Peter Pham, a distinguished fellow with the Atlantic Council who served as an envoy to East Africa, said he had moral qualms about not reauthorizing a program that had saved so many lives. But he also noted that many African nations supported by PEPFAR had failed to take their own commitment to public health seriously, relying on the U.S. program instead.
“I don’t buy the argument that doing so might hurt America’s influence insofar as the empirical evidence from two decades of paying for the program does not show much appreciation on the part of those who govern many African countries,” Pham wrote in an email, pointing to South Africa as a country that “rarely misses an opportunity to oppose U.S. foreign policy objectives and align with America’s foes” despite its gains from PEPFAR.
It is not clear if any other nation could take America’s place in the global fight against AIDS. “Beijing might try to pick up the opportunity and fill the void,” Sun said, but “depending on China’s technical capacity on this issue, it may not be able to do so effectively even if it wants to.”
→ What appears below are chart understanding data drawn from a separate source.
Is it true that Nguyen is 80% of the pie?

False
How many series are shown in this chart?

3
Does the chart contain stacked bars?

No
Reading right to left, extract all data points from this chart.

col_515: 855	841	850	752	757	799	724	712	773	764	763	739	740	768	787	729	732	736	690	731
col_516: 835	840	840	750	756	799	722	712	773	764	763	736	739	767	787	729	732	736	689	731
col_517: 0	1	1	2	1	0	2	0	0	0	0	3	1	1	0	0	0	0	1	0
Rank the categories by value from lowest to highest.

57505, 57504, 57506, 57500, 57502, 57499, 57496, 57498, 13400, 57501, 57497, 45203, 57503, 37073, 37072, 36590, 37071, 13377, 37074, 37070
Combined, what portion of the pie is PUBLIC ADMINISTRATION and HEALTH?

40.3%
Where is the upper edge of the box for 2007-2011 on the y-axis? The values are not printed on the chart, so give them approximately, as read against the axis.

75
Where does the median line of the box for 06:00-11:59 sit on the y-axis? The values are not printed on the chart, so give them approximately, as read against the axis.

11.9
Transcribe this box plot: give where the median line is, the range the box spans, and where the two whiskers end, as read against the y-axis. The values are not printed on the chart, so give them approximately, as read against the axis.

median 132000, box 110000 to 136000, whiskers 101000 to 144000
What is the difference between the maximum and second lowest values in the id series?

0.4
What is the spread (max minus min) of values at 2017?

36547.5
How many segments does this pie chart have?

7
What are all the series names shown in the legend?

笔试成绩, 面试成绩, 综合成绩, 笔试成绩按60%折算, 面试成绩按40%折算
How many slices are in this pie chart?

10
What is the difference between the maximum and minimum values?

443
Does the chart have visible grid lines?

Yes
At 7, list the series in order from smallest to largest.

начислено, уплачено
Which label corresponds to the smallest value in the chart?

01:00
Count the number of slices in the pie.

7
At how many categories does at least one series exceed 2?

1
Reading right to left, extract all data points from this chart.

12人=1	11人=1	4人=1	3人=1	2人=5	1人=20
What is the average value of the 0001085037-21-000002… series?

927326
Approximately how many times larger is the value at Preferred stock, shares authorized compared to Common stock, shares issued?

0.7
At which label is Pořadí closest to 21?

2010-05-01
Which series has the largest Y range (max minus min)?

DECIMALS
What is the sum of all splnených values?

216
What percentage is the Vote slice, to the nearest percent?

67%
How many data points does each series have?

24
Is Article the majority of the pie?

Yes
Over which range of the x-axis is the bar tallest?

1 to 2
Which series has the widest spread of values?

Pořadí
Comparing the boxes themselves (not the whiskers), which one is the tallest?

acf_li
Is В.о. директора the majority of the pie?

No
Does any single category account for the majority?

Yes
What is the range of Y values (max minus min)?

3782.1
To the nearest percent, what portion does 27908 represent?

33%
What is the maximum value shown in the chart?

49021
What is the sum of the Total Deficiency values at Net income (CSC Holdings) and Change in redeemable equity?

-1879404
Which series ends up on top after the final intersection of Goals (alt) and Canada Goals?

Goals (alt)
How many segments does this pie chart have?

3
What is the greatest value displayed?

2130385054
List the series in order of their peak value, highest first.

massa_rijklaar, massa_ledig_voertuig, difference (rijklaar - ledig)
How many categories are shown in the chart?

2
Other multilateral institutions, such as the Global Fund to Fight AIDS, Tuberculosis and Malaria, could pick up some slack. But those who worked with PEPFAR say that even if the funding hole could be filled, the U.S.-led program provides benefits including access to Centers for Disease Control and Prevention experts that could be impossible to replicate.
With U.S. leadership needed in a variety of areas from climate to pandemic preparedness, if PEPFAR is not reauthorized it will send “symbolic shock waves through the system,” said Solange Baptiste, executive director of the South Africa-based International Treatment Preparedness Coalition.